===== Record list =====
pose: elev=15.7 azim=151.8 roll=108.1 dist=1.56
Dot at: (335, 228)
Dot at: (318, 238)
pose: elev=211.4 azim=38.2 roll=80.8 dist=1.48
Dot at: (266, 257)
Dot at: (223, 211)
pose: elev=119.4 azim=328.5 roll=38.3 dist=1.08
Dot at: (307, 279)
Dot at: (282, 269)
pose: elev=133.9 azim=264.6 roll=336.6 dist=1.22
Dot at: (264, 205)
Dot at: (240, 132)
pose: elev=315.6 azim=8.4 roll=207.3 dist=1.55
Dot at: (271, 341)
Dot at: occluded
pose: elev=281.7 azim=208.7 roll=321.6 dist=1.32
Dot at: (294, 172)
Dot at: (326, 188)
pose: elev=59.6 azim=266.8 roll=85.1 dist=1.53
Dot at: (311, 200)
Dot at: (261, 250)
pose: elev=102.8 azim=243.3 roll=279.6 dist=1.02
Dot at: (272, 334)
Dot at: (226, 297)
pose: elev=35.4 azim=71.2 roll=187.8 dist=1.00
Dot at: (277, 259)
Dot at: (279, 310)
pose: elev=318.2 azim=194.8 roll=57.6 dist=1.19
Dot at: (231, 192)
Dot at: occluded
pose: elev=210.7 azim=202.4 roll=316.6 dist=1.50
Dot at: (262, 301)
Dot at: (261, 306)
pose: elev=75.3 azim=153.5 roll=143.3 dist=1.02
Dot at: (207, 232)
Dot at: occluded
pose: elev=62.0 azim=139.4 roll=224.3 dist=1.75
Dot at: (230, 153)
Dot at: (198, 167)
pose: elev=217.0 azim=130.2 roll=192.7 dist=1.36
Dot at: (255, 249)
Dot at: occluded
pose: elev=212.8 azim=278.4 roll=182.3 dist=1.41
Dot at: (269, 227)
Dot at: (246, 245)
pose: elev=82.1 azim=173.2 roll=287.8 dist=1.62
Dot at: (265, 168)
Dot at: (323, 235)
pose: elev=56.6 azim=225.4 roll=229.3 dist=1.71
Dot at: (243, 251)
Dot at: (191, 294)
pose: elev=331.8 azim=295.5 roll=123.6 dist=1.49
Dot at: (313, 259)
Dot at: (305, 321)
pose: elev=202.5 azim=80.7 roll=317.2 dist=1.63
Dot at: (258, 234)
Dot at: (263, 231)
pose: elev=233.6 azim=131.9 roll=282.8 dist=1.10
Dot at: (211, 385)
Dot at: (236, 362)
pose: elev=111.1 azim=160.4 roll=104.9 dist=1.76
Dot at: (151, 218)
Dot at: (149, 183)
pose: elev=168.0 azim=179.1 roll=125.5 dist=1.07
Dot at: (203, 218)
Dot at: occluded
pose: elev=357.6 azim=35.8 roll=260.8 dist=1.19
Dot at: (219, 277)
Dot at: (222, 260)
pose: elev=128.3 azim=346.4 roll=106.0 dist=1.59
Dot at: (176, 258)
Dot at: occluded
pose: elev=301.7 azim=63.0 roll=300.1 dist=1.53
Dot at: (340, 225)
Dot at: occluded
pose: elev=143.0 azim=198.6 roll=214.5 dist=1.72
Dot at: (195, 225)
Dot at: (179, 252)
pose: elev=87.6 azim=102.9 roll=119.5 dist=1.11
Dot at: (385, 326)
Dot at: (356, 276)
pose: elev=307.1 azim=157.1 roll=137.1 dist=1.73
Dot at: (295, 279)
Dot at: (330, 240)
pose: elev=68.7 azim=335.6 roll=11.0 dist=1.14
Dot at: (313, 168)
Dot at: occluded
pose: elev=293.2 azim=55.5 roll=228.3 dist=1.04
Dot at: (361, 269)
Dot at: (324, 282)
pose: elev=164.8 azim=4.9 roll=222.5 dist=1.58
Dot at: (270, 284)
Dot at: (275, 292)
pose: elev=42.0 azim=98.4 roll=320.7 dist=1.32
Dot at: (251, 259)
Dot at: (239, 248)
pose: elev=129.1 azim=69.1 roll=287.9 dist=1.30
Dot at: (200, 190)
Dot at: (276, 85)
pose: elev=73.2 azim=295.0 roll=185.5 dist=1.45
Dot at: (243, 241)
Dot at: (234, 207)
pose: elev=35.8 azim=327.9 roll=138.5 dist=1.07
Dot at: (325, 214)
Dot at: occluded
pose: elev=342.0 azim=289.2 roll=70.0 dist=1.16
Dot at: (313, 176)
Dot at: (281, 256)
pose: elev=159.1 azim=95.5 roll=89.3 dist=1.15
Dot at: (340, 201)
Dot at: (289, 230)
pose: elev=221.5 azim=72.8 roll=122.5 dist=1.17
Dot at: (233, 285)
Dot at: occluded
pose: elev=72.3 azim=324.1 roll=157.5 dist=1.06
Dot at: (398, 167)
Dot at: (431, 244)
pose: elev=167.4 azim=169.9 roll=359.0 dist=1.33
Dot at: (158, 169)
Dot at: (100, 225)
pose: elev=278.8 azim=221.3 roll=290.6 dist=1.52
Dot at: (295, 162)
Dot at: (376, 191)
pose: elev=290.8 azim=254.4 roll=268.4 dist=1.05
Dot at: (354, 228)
=====
Extract the lines of the listing above, unchanged, starting at the line that has "pose: elev=133.9 azim=264.6" and ending after the line that has "Dot at: (198, 167)".

▶ [Response]
pose: elev=133.9 azim=264.6 roll=336.6 dist=1.22
Dot at: (264, 205)
Dot at: (240, 132)
pose: elev=315.6 azim=8.4 roll=207.3 dist=1.55
Dot at: (271, 341)
Dot at: occluded
pose: elev=281.7 azim=208.7 roll=321.6 dist=1.32
Dot at: (294, 172)
Dot at: (326, 188)
pose: elev=59.6 azim=266.8 roll=85.1 dist=1.53
Dot at: (311, 200)
Dot at: (261, 250)
pose: elev=102.8 azim=243.3 roll=279.6 dist=1.02
Dot at: (272, 334)
Dot at: (226, 297)
pose: elev=35.4 azim=71.2 roll=187.8 dist=1.00
Dot at: (277, 259)
Dot at: (279, 310)
pose: elev=318.2 azim=194.8 roll=57.6 dist=1.19
Dot at: (231, 192)
Dot at: occluded
pose: elev=210.7 azim=202.4 roll=316.6 dist=1.50
Dot at: (262, 301)
Dot at: (261, 306)
pose: elev=75.3 azim=153.5 roll=143.3 dist=1.02
Dot at: (207, 232)
Dot at: occluded
pose: elev=62.0 azim=139.4 roll=224.3 dist=1.75
Dot at: (230, 153)
Dot at: (198, 167)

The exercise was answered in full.